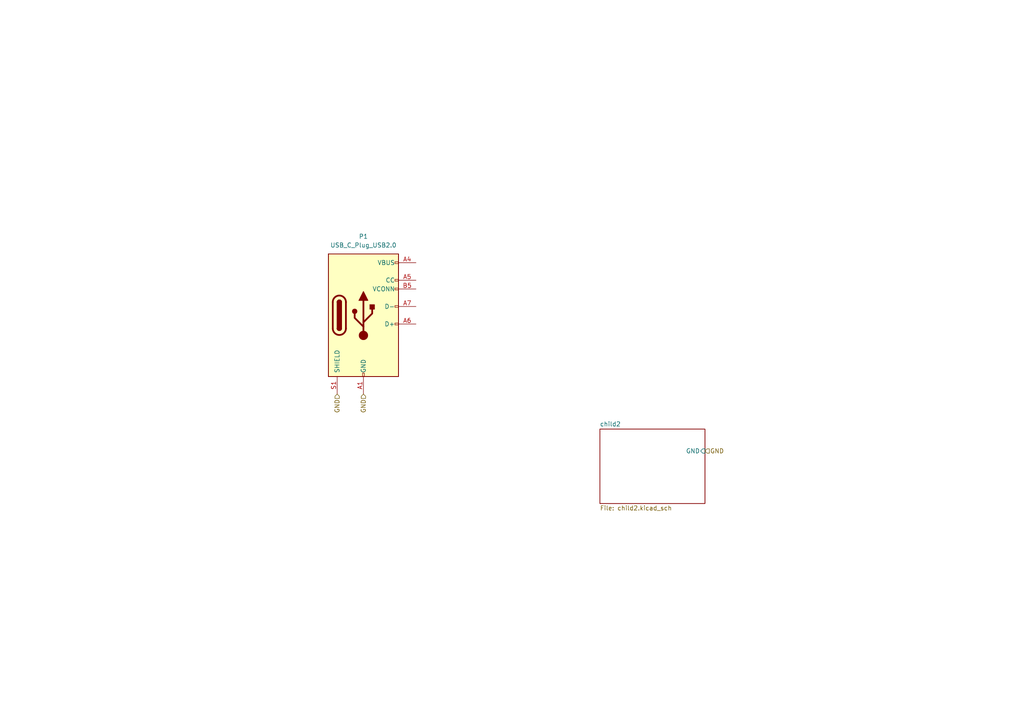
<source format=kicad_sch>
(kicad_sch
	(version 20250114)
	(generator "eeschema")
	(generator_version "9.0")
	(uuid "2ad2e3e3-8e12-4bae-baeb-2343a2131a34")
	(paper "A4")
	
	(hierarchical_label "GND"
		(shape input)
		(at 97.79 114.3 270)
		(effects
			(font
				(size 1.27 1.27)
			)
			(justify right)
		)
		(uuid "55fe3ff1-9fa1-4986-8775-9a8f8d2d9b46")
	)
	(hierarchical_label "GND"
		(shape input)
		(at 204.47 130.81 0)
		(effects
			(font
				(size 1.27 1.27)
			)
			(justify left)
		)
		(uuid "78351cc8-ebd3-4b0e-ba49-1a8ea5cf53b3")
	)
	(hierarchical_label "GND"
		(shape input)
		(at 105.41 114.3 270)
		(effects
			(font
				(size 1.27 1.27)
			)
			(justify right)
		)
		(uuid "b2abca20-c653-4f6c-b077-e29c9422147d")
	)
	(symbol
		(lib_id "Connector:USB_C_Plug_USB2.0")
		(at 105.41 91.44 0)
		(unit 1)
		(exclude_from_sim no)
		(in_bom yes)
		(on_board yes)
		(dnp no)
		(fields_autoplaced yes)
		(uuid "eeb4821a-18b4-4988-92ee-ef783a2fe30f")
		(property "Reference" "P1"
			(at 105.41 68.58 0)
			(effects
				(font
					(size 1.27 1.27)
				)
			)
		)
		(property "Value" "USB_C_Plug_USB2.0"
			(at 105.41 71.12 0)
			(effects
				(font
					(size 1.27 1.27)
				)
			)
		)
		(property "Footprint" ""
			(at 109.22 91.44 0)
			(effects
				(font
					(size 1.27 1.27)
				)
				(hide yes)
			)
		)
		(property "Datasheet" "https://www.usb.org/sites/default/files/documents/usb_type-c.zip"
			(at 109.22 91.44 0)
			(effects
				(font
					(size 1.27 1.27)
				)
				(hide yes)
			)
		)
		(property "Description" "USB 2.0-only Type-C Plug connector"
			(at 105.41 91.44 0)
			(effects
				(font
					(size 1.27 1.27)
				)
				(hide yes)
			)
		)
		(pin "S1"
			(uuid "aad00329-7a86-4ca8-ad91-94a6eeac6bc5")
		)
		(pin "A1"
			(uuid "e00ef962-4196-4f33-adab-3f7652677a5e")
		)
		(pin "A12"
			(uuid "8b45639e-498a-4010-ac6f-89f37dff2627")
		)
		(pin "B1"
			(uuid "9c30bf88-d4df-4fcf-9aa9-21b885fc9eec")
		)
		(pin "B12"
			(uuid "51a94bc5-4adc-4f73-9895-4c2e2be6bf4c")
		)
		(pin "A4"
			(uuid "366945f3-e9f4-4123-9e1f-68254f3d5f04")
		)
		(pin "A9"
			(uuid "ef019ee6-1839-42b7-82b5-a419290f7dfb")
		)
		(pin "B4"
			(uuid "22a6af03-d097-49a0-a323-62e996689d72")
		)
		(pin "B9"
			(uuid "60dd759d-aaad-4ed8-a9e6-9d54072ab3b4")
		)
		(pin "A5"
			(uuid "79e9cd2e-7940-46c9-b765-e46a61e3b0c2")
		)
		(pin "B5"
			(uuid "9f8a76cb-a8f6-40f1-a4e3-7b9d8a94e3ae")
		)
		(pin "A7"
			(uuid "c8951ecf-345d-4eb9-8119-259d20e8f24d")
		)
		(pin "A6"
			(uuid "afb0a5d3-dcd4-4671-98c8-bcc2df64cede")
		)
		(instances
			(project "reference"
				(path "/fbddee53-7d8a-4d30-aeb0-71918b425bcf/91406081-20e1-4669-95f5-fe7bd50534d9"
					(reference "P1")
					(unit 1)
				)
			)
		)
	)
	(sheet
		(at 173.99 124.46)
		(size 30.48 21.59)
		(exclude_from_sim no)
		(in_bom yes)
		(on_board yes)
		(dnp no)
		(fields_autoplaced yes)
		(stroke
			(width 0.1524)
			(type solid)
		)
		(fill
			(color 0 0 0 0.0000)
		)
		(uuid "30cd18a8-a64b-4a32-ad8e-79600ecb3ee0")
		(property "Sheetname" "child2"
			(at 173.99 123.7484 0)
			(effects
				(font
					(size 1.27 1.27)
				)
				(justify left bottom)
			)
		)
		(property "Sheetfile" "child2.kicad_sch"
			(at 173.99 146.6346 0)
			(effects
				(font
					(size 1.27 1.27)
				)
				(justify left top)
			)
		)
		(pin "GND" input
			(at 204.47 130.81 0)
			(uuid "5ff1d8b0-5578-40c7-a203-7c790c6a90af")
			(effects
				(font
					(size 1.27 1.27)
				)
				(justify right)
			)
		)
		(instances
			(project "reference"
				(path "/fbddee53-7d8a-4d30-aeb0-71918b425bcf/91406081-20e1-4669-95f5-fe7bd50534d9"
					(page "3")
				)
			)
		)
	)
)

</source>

---

Job: Hand back all the entries exactly, leaving out the pictures.

Output of the task:
<source format=kicad_sch>
(kicad_sch
	(version 20250114)
	(generator "eeschema")
	(generator_version "9.0")
	(uuid "2ad2e3e3-8e12-4bae-baeb-2343a2131a34")
	(paper "A4")
	
	(hierarchical_label "GND"
		(shape input)
		(at 97.79 114.3 270)
		(effects
			(font
				(size 1.27 1.27)
			)
			(justify right)
		)
		(uuid "55fe3ff1-9fa1-4986-8775-9a8f8d2d9b46")
	)
	(hierarchical_label "GND"
		(shape input)
		(at 204.47 130.81 0)
		(effects
			(font
				(size 1.27 1.27)
			)
			(justify left)
		)
		(uuid "78351cc8-ebd3-4b0e-ba49-1a8ea5cf53b3")
	)
	(hierarchical_label "GND"
		(shape input)
		(at 105.41 114.3 270)
		(effects
			(font
				(size 1.27 1.27)
			)
			(justify right)
		)
		(uuid "b2abca20-c653-4f6c-b077-e29c9422147d")
	)
	(symbol
		(lib_id "Connector:USB_C_Plug_USB2.0")
		(at 105.41 91.44 0)
		(unit 1)
		(exclude_from_sim no)
		(in_bom yes)
		(on_board yes)
		(dnp no)
		(fields_autoplaced yes)
		(uuid "eeb4821a-18b4-4988-92ee-ef783a2fe30f")
		(property "Reference" "P1"
			(at 105.41 68.58 0)
			(effects
				(font
					(size 1.27 1.27)
				)
			)
		)
		(property "Value" "USB_C_Plug_USB2.0"
			(at 105.41 71.12 0)
			(effects
				(font
					(size 1.27 1.27)
				)
			)
		)
		(property "Footprint" ""
			(at 109.22 91.44 0)
			(effects
				(font
					(size 1.27 1.27)
				)
				(hide yes)
			)
		)
		(property "Datasheet" "https://www.usb.org/sites/default/files/documents/usb_type-c.zip"
			(at 109.22 91.44 0)
			(effects
				(font
					(size 1.27 1.27)
				)
				(hide yes)
			)
		)
		(property "Description" "USB 2.0-only Type-C Plug connector"
			(at 105.41 91.44 0)
			(effects
				(font
					(size 1.27 1.27)
				)
				(hide yes)
			)
		)
		(pin "S1"
			(uuid "aad00329-7a86-4ca8-ad91-94a6eeac6bc5")
		)
		(pin "A1"
			(uuid "e00ef962-4196-4f33-adab-3f7652677a5e")
		)
		(pin "A12"
			(uuid "8b45639e-498a-4010-ac6f-89f37dff2627")
		)
		(pin "B1"
			(uuid "9c30bf88-d4df-4fcf-9aa9-21b885fc9eec")
		)
		(pin "B12"
			(uuid "51a94bc5-4adc-4f73-9895-4c2e2be6bf4c")
		)
		(pin "A4"
			(uuid "366945f3-e9f4-4123-9e1f-68254f3d5f04")
		)
		(pin "A9"
			(uuid "ef019ee6-1839-42b7-82b5-a419290f7dfb")
		)
		(pin "B4"
			(uuid "22a6af03-d097-49a0-a323-62e996689d72")
		)
		(pin "B9"
			(uuid "60dd759d-aaad-4ed8-a9e6-9d54072ab3b4")
		)
		(pin "A5"
			(uuid "79e9cd2e-7940-46c9-b765-e46a61e3b0c2")
		)
		(pin "B5"
			(uuid "9f8a76cb-a8f6-40f1-a4e3-7b9d8a94e3ae")
		)
		(pin "A7"
			(uuid "c8951ecf-345d-4eb9-8119-259d20e8f24d")
		)
		(pin "A6"
			(uuid "afb0a5d3-dcd4-4671-98c8-bcc2df64cede")
		)
		(instances
			(project "reference"
				(path "/fbddee53-7d8a-4d30-aeb0-71918b425bcf/91406081-20e1-4669-95f5-fe7bd50534d9"
					(reference "P1")
					(unit 1)
				)
			)
		)
	)
	(sheet
		(at 173.99 124.46)
		(size 30.48 21.59)
		(exclude_from_sim no)
		(in_bom yes)
		(on_board yes)
		(dnp no)
		(fields_autoplaced yes)
		(stroke
			(width 0.1524)
			(type solid)
		)
		(fill
			(color 0 0 0 0.0000)
		)
		(uuid "30cd18a8-a64b-4a32-ad8e-79600ecb3ee0")
		(property "Sheetname" "child2"
			(at 173.99 123.7484 0)
			(effects
				(font
					(size 1.27 1.27)
				)
				(justify left bottom)
			)
		)
		(property "Sheetfile" "child2.kicad_sch"
			(at 173.99 146.6346 0)
			(effects
				(font
					(size 1.27 1.27)
				)
				(justify left top)
			)
		)
		(pin "GND" input
			(at 204.47 130.81 0)
			(uuid "5ff1d8b0-5578-40c7-a203-7c790c6a90af")
			(effects
				(font
					(size 1.27 1.27)
				)
				(justify right)
			)
		)
		(instances
			(project "reference"
				(path "/fbddee53-7d8a-4d30-aeb0-71918b425bcf/91406081-20e1-4669-95f5-fe7bd50534d9"
					(page "3")
				)
			)
		)
	)
)

</source>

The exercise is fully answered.